Presented on all six floors of the museum, the exhibition features 23 new commissions and recent works across various mediums, including paintings, sculptures, sound, video, installation, and performance art. Each work reimagines the forms, symbols, and narratives that are expressed through the “living cultural heritage” of Tibet, Nepal, Bhutan, and other areas located in the Himalayas.

In all, 50 artworks from a group of living artists working in Bhutan, Canada, China, England, France, India, Japan, Nepal, Switzerland, Taiwan, Tibet, and the United States are set alongside objects from the Rubin Museum’s world-renowned collection. The works explore themes of cultural and gender identity, the effects of displacement, migration, technology, belonging, questioning cultural norms that should be held onto or discarded, and more.

“Rather than exhibit the contemporary artworks in their own galleries, we’re installing them alongside 48 objects from the Rubin collection as a way to create a dialogue between past and present in one space,” curator Michelle Bennett Simorella said. “Their pairings create visual, thematic, and material connections that invite new ways of understanding Himalayan art as well as the stories, traditions, and beliefs that bind them.”

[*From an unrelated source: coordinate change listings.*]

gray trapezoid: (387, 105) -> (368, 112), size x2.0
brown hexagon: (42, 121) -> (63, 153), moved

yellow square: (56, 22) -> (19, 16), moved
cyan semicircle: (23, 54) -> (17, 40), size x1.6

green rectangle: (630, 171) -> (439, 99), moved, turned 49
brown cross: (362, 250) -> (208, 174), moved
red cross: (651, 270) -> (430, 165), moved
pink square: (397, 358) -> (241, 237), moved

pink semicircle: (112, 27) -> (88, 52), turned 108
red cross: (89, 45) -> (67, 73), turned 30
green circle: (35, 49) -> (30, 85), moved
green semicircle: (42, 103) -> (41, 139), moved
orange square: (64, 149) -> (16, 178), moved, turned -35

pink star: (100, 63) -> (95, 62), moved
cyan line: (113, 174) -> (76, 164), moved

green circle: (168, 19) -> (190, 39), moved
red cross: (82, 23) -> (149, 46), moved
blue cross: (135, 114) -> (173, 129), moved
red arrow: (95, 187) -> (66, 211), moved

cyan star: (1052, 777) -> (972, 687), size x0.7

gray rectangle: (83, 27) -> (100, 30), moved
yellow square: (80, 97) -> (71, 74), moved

The exhibition is centered around a new, large-scale site-specific installation that cascades down the museum’s circular staircase. Created by Asha Kama Wangdi, the work consists of hundreds of repurposed colored prayer flags that were littered in religious sites across Bhutan. The piece calls into question the practice of raising prayer flags when they are hurting the environment.

Themes of sustainability are also found in Bidhata K C’s interactive installation “Out of Emptiness,” a prayer wheel created from discarded tin cans, a practice the artist noticed in remote villages in Nepal. The artwork sheds light on the connections between discarded items and the wider themes of daily life culture, globalization, consumerism, and geographical borders.

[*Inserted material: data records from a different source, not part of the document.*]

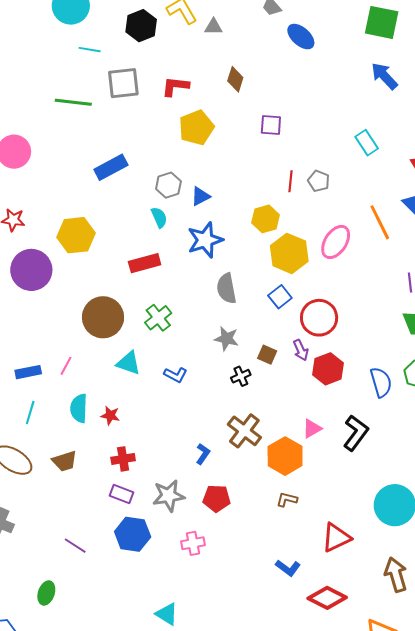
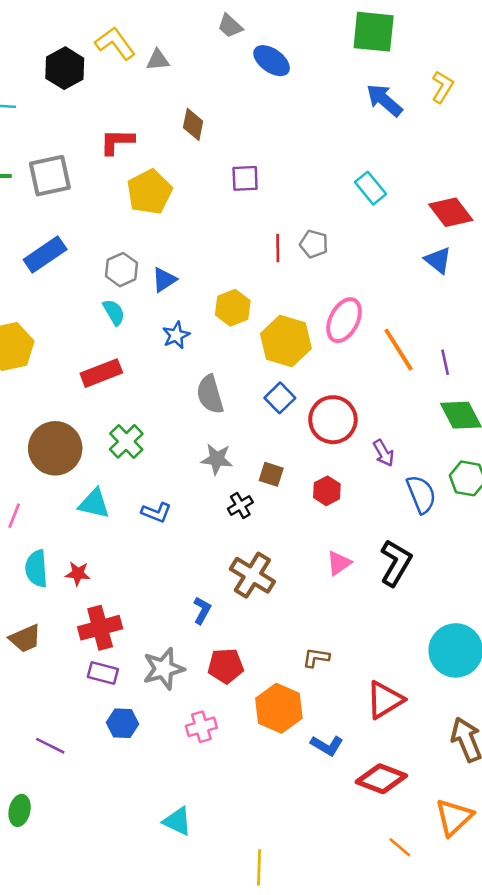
gray square: (123, 83) -> (50, 176), moved
yellow hexagon: (266, 219) -> (233, 308), moved
orange line: (380, 222) -> (398, 350), moved
blue star: (205, 240) -> (176, 335), size x0.6
purple arrow: (301, 350) -> (384, 453), moved
red hexagon: (328, 369) -> (327, 491), moved, size x0.7
orange hexagon: (285, 456) -> (279, 708), moved
red cross: (123, 459) -> (100, 628), size x1.4
blue hexagon: (133, 534) -> (123, 723), size x0.7

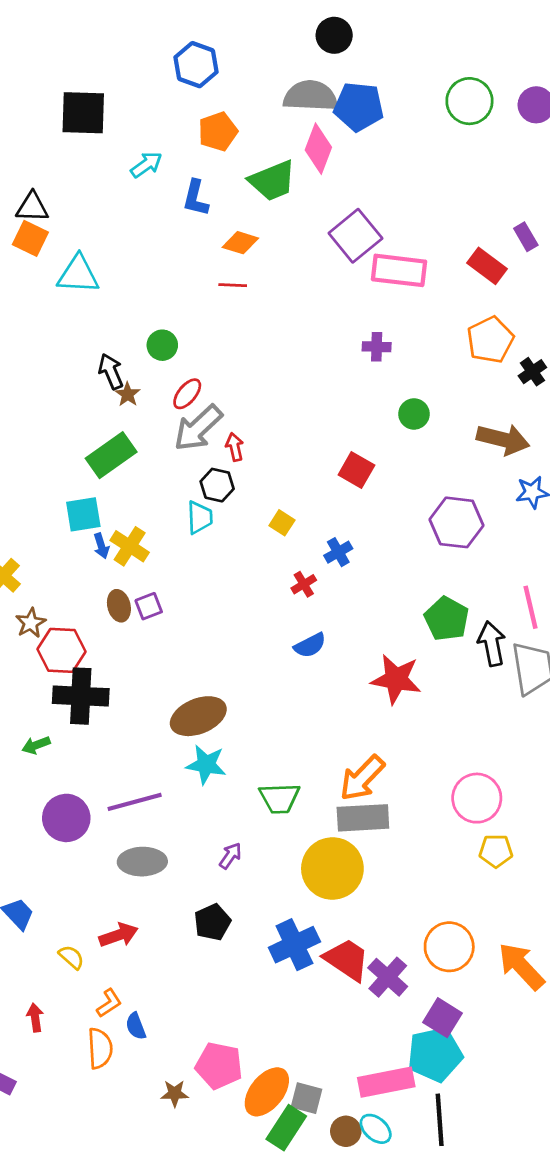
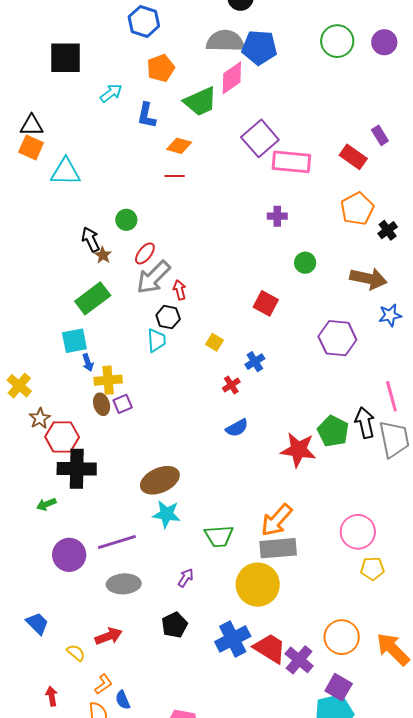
pink diamond: (318, 149) -> (232, 78), turned 36
yellow cross: (130, 546) -> (108, 380), moved, turned -36
green pentagon: (447, 619) -> (333, 431), moved

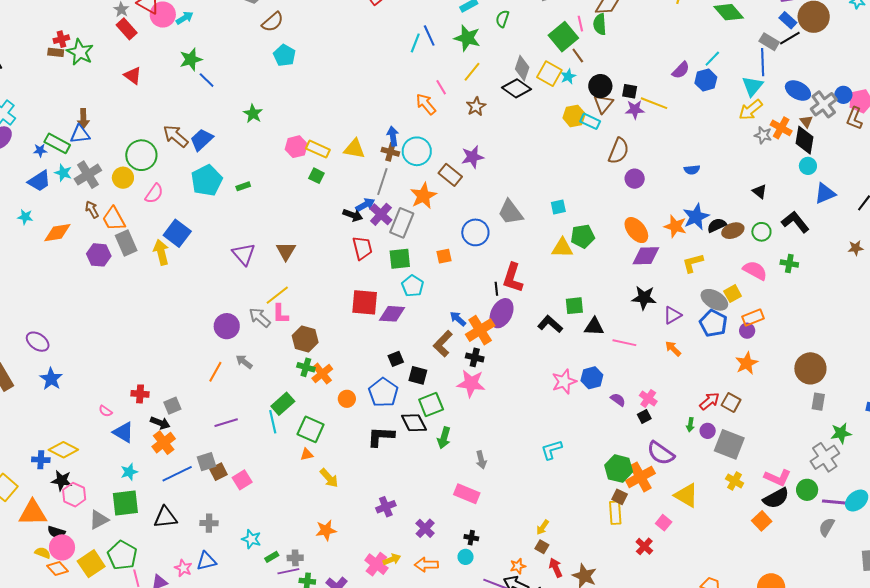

Other featured artists explore the nature of human existence. LuYang reflects on the Buddhist concept of self as their avatar walks through a 3D animation of the wheel of life, while Prithvi Shrestha’s paintings reflect upon the effects of technology on the interconnectedness of all things.

Yangdzom Lama; “Love for the London Pigeon Deity”; 2023; oil painting with an embroidered fabric border and ceramics; courtesy of the artist

Among the artists, memory, and preservation of culture is a main concern. Losel Yauch, a third-generation member of the Tibetan diaspora, uses paint, tapestry, and sculpture to reconstruct memories of Tibetan culture that have been lost due to cultural erasure. In Yauch’s new commission, “Procession Immemorial,” a group of riderless horses dressed in silk “emerges ghostlike from the woven depictions of her grandfather’s memories and stories of escape.”

Meena Kayastha; “Goddess Varahi”; 2023; traditional Nepali door, papier-mache, pliers, nails, coins, keys, jewelry, bell, discarded vehicle metal parts; 58 x 28 x 9 in.; photo courtesy of Meena Kayastha, Bhaktapur, Nepal.

“Reimagine: Himalayan Art Now” also features three live performances by Amrit Karki, YESHE, and Sonam Tsehzdom Tingkhye, co-curated by the Marina Abramovic Institute and the exhibition’s curatorial team. The performances will take place from September 5 through October 6, with specific details to be announced soon.

Photo by David de Armas, courtesy of the Rubin Museum of Art

Earlier this month, the Rubin Museum announced it would evolve into a global institution “without walls” and close its Chelsea building on West 17th Street after 20 years. After selling the building, the Rubin will become an organization that processes long-term loans, hosts traveling exhibitions, and assists with research inquiries and fundraising, according to the New York Times.

With its new global model, the Rubin Museum will continue to preserve, study, and share its renowned collection of Himalayan art. It will also expand its commitment to supporting artists with a new grant program and the Rubin Himalayan Art Prize.

After the Rubin closes on October 6, the exhibition will travel to Chicago’s Wrightwood 659.